Il Garante francese ha comminato una multa di 1,1 miliardi di Euro ad Apple per accordi commerciali anticoncorrenziali

Apple dovrà pagare una multa molto salata per aver avuto un comportamento anticoncorrenziale all’interno della sua stessa rete di distribuzione.

A quanto riferito dai portavoce dell’autorità, Apple avrebbe impedito ai suoi grossisti di competere sui prezzi da lei applicati sui prodotti fatta eccezione per gli iPhone.

Tech Data e Ingram Micro sono i grossisti chiamati in causa, rispettivamente multati per 76 milioni di euro e 63 milioni, e accusati di aver concordato illegalmente i prezzi. A quanto pare avevano concordato di non competere tra loro e al tempo stesso impedire ai una leale concorrenza tra i loro distributori.

Quello che si suppone è che le due società si siano concordate per spartirsi clienti e prodotti e che Apple abbia imposto dei prezzi ad alcuni rivenditori specifici facendo in modo che non si ponessero le basi per proporre eventuali promozioni che andassero a fare concorrenza ad altre tipologie di rivenditori.

Per riuscirci Apple avrebbe sfruttato il concetto di dipendenza economica rendendo più difficili gli approvvigionamenti e non garantendo eventuali sconti o remunerazioni.

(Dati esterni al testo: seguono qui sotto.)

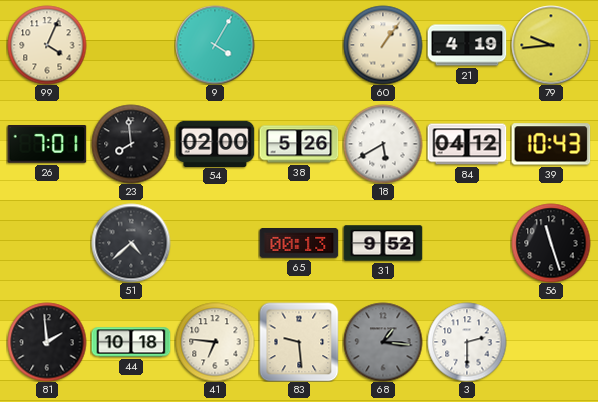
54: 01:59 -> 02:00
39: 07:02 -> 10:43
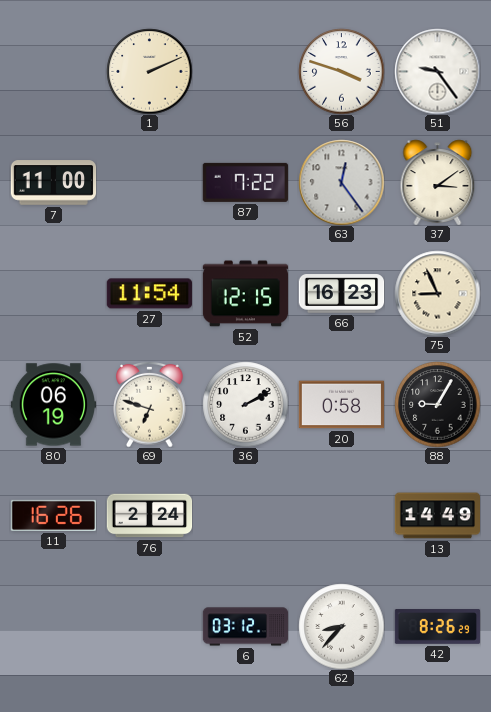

Questo si traduceva ad esempio nell’impossibilità di alcuni rivenditori di reperire prodotti appena presentati costringendoli a trovarli tramite altri canali di distribuzione per soddisfare la domanda.

Tale comportamento sarebbe iniziato nel 2005 perdurando fino al 2013 arrivando alla chiusura del contenzioso nel 2017.

Apple dovrà così pagare la cifra di 1.101.969.952 Euro, ma Apple ha già dichiarato che intende appellarsi alla decisione in quanto riferibile a pratiche applicate oltre un decennio fa e non tiene in considerazione trent’anni di precedenti legali su cui si basano le aziende francesi… staremo a vedere come andrà a finire.